[Collected data]
[Start of Attachment]

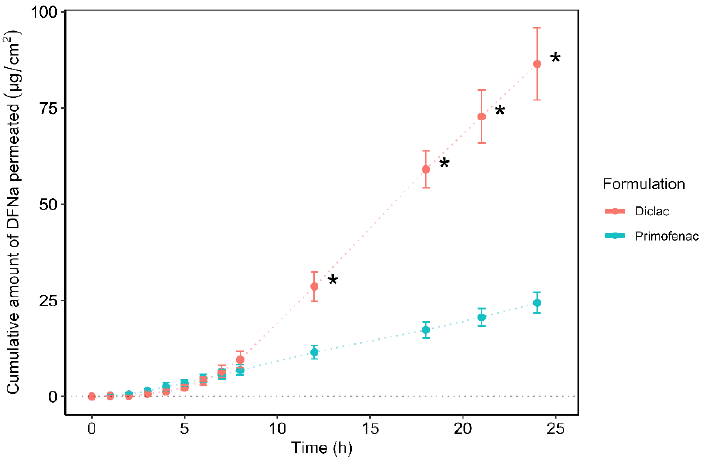
Figure 1. Cumulative permeation of DFNa over time for various commercially available formulations in human epidermis ( n = 5; mean ± SD, * p < 0.05).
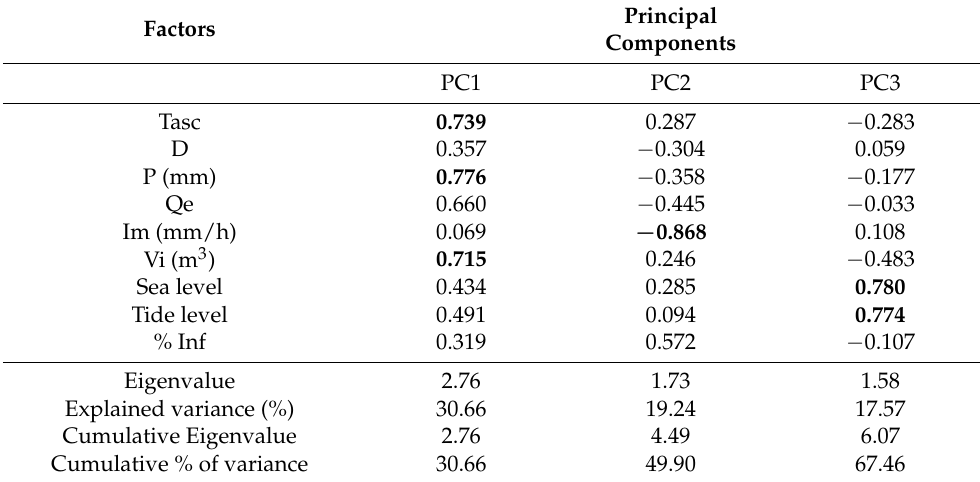
Table 3. Principal component loading and explained variance for the three components.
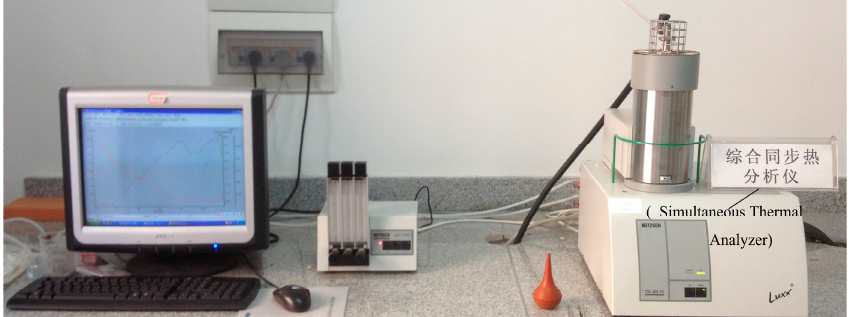
Figure 6. Thermogravimetric analysis process.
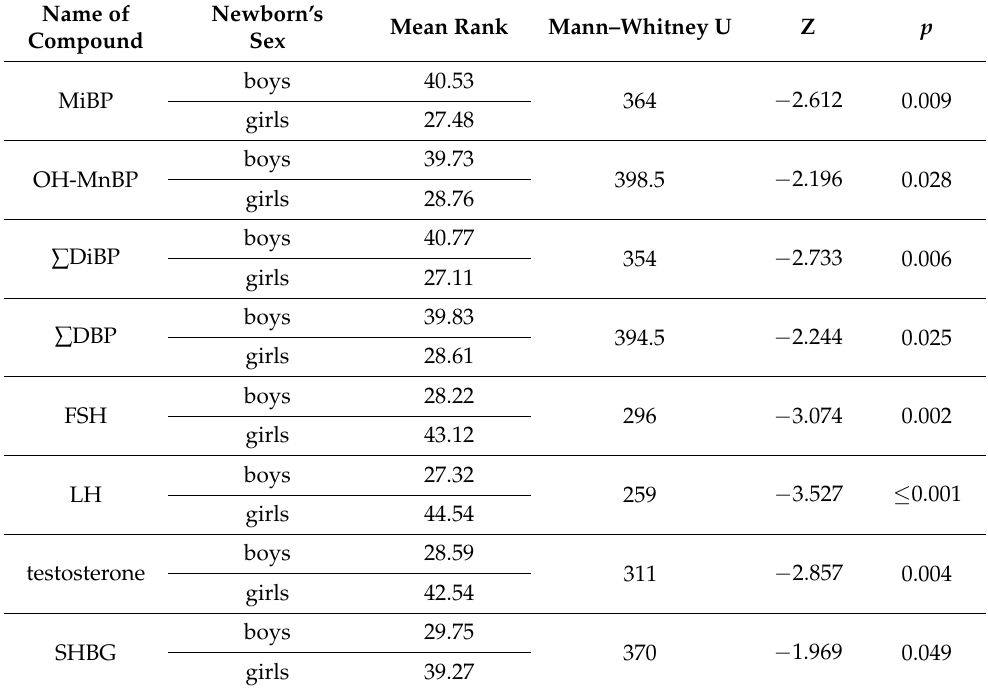
Table 7. Comparison of phthalate concentrations between mothers with male and female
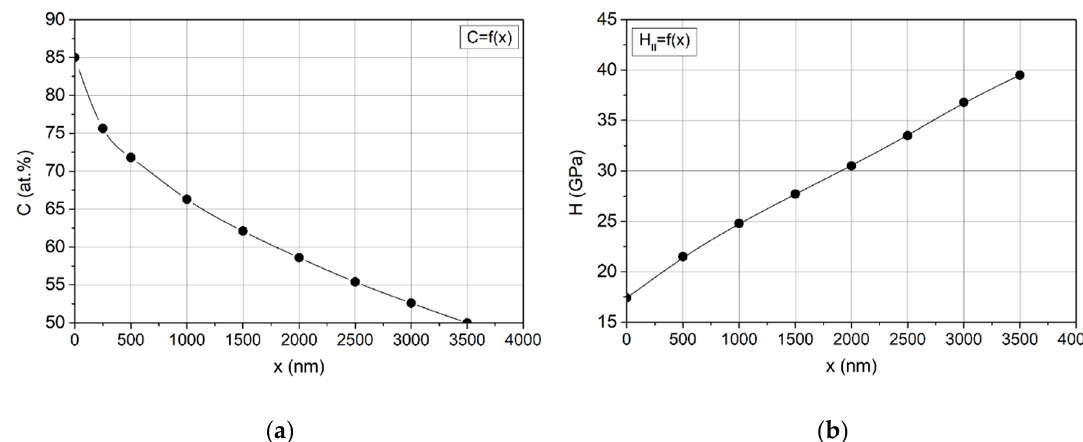
Figure 8. ( a ) Square root change in carbon content in the concentration range of 50–85 at.% determined using Formula (3) and ( b ) hardness change in coating determined based on carbon content profile accepted and changes in hardness calculated according to mixtures rule (Formula (2)).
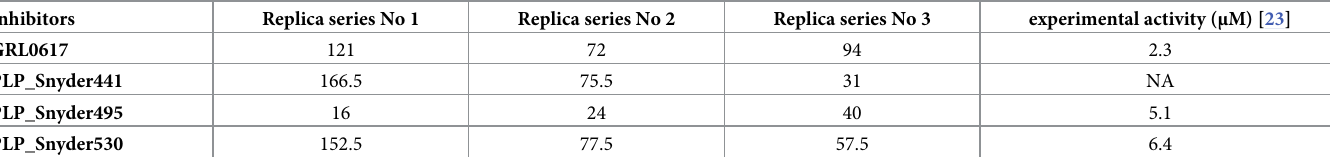
Table 1. The duration times of the unbinding pathways of the inhibitors (ns) with respect to their activity. Inhibitors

[End of Attachment]

## What to work on:
Report all lines in the records that include the string "with".

## Your response:
Table 7. Comparison of phthalate concentrations between mothers with male and female
Table 1. The duration times of the unbinding pathways of the inhibitors (ns) with respect to their activity. Inhibitors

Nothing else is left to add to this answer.